Though, I somewhat doubt even 22kbps is available generally.
BTW This is the best sci-fi book ever.
Definitely worth giving it a try if you're a programmer, just for the fact that it's written by another programmer: the opening scene where they find a bunch of rules written down and just follow them reminds me of ACPI; the discussion of public-key cryptography and shipping drives full of one-time-pad around the galaxy; the "compression scheme" with the video.
It’s certainly true that Vinge doesn’t spend much time on the engineering details, but I find him unusually clear on “imagine if we had this kind of impossible-now technology, but the rest of what we know about physics remained, how would people behave?”

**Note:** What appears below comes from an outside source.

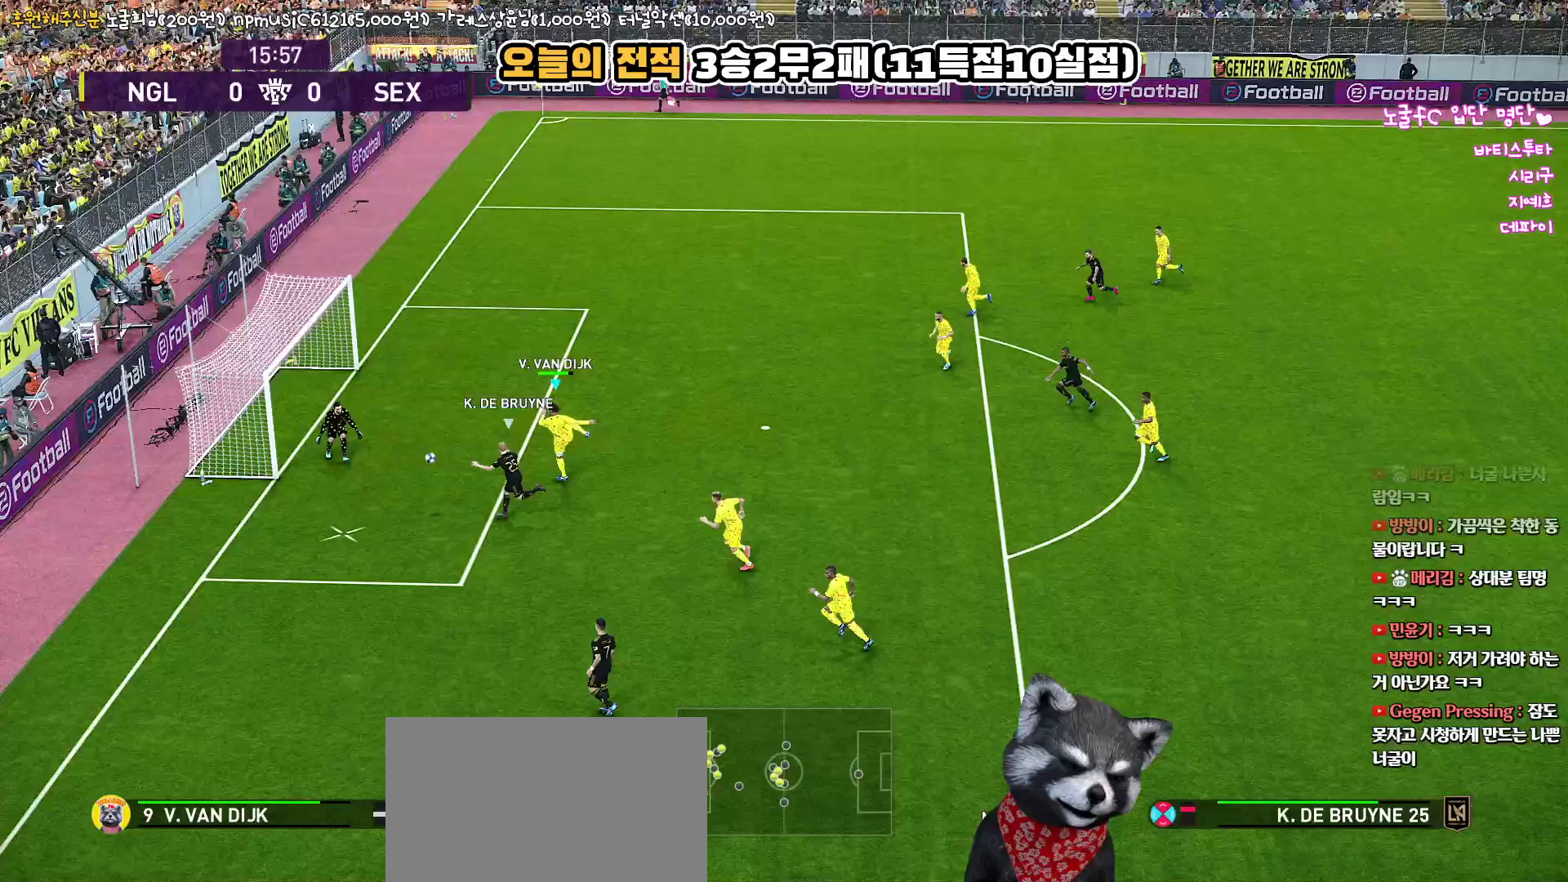
{"buttons": [], "left_stick": "down-left", "right_stick": "center", "events": [[67, "L3", "up"], [283, "left_stick", "down-left"]]}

He was, after all, a physics professor.
Rainbow’s End is much clearer on this than his distant future stuff, of course.
Actually, he was a mathematics and computer science teacher at San Diego State University.
Reminds me of the video chat in Metal Gear Solid 1 https://youtu.be/59ialBNj4lE?t=21
This is interesting tech, and the considerations in the introduction are particularly noteworthy. I never considered the possibility of animating 2D avatars with no 3D pipeline at all.
However is does raise an interesting property in that if you are on the spectrum or have ADHD, you only need one headshot of yourself staring directly at the camera and then the capture software can stop you from looking at your taskbar or off into space.